** Opening Extract block **

In your program, a file specifies the geometry (map), including the icy patches (typically 2-20). Additionally, you should read from the user numbers, one for each probability a site is actually icy for each of the possible climate conditions (W, C, F), a number designating the prior probablity over the season, and the distribution of climate given the season for each region. There will be several scenario types, requiring successively more complicated skills, defined below.

Part 1: Scenarios requiring pure probabilistic reasoning

In this type of environment, sensing actions are free, and all the measurements are made before any decision is made. Movement is also free, but once the agent commits to a set of sites, no change is possible. The agent should make the following computations:

  1. What is the distribution of ice for each region, given sensor readings?
  2. What is the SINGLE location where ice is most likely to be, given the sensor readings (and with what posterior probability)?
  3. What are the TWO locations that are most likely to BOTH have ice, given the sensor readings?

For simplicity, we will assume that the locations where the sensing actions are executed are given in the input. Input can be as an ASCII file, similar to maps in previous assignments, for example:

##################
#   1         ####
###   A####      #
# ### ##    ######
#2     1    3    #
#         #   3  #
# 2  2    #      #
##################

In the map, numbers represent potential icy patches, where the value indicates a region number. A is the location of the agent. For example, the three sites marked "2" at the bottom left of the map are in the same region, region 2. The distribution over climate conditions for this region should be given as input. Likewise for the other regions (sites marked as "1" and sites markes as "3" respectively).

Requirements

Your program should read the data, including the distribution parameters. An example of the type of distribution provided for the above map (Program output questions/prompts in capitals, numbers are user input, comments begin with ;):

PROBABILITY OF SUMMER SEASON?
0.5

DISTRIBUTION FOR REGION 1 for summer (W, C, F)?
0.1  0.8 0.1
; probabilities climate conditions Warm, Cold, Frigid
DISTRIBUTION FOR REGION 1 for winter (W, C, F)?
0.1  0.2 0.7
; probabilities climate conditions Warm, Cold, Frigid

DISTRIBUTION FOR REGION 2 for summer (W, C, F)?
0.3  0.3 0.4
; probabilities climate conditions Warm, Cold, Frigid
DISTRIBUTION FOR REGION 2 for winter (W, C, F)?
0.05 0.05 0.9
; probabilities climate conditions Warm, Cold, Frigid

DISTRIBUTION FOR REGION 3 for summer (W, C, F)?
0.9 0.1 0
; probabilities climate conditions Warm, Cold, Frigid
DISTRIBUTION FOR REGION 3 for winter (W, C, F)?
0.7  0.2 0.1
; probabilities climate conditions Warm, Cold, Frigid



PROBABILITY OF ICE for Warm climate?
0.1 
PROBABILITY OF ICE for Cold climate?
0.2
PROBABILITY OF ICE for Frigid climate?

** Closing Extract block **
** Opening Material shown block **

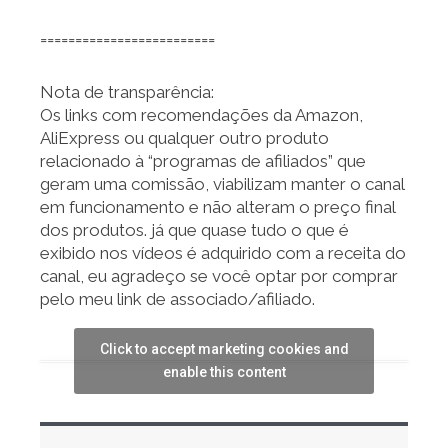
=========================
Nota de transparência:
Os links com recomendações da Amazon,
AliExpress ou qualquer outro produto
relacionado à “programas de afiliados” que
geram uma comissão, viabilizam manter o canal
em funcionamento e não alteram o preço final
dos produtos. já que quase tudo o que é
exibido nos vídeos é adquirido com a receita do
canal, eu agradeço se você optar por comprar
pelo meu link de associado/afiliado.
Click to accept marketing cookies and
enable this content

** Closing Material shown block **

• Activities:
(1) Answer these questions about the ice-prediction assignment:
(a) What does the letter A mark on the map?
(b) How many icy patches does the map file typically include?
(c) In the sample input, what value is entered for the probability of ice in a Cold climate?
(2) Reproduce the stretch of the ice-prediction assignment from "2. What is the" through "the sensor readings?" word for word.
(3) Take the ice-prediction assignment further, picking up right after its last line.
The items are separate material and are not part of the assignment.

• Activity answers:
(1)
(a) The location of the agent.
(b) Typically 2 to 20.
(c) 0.2

(2)
2. What is the SINGLE location where ice is most likely to be, given the sensor readings (and with what posterior probability)?
  3. What are the TWO locations that are most likely to BOTH have ice, given the sensor readings?

(3)
0.9
You should add nodes for potential sensor readings, up to 2 readings per site. Then, the program should construct a Bayes network according to the scenario. The program should also allow for an output of the Bayes network constructed for the scenario. For example (a partial printout):
P(Season) = (0.1, 0.9)    ; Winter, summer

P(Region1|Winter) = (0.1, 0.2, 0.7)   ; (W, C, F)
P(Region1|Summer) = (0.1, 0.8, 0.1)   ; (W, C, F)

P(Region2|Winter) = (0.05, 0.05, 0.9)   ; (W, C, F)
P(Region2|Summer) = (0.3, 0.3. 0.4)   ; (W, C, F)

; Etc. for all regions

P(Site11 | Region1 = W) = (0.1, 0.9)     ; Ice, no ice
P(Site11 | Region1 = C) = (0.2, 0.8)     ; Ice, no ice
P(Site11 | Region1 = F) = (0.9, 0.1)     ; Ice, no ice

P(Site12 | Region1 = W) = (0.1, 0.9)     ; Ice, no ice
P(Site12 | Region1 = C) = (0.2, 0.8)     ; Ice, no ice
P(Site12 | Region1 = F) = (0.9, 0.1)     ; Ice, no ice

; etc. note that conditional probabilities for all sites are the same,
; but conditioned on values at different regions

P(Meas1 | Site12 = Ice) = (0.9, 0.1)    ;  Reading (1,0) resp. 0.9 = Pnear
P(Meas1 | Site12 = no Ice) = (0.1, 0.9)    ;  Reading (1,0) resp.

P(Meas2 | Site12 = Ice) = (0.7, 0.3)    ;  Reading (1,0) resp. 0.7 = Pfar
P(Meas2 | Site12 = no Ice) = (0.3, 0.7)    ;  Reading (1,0) resp.

; etc.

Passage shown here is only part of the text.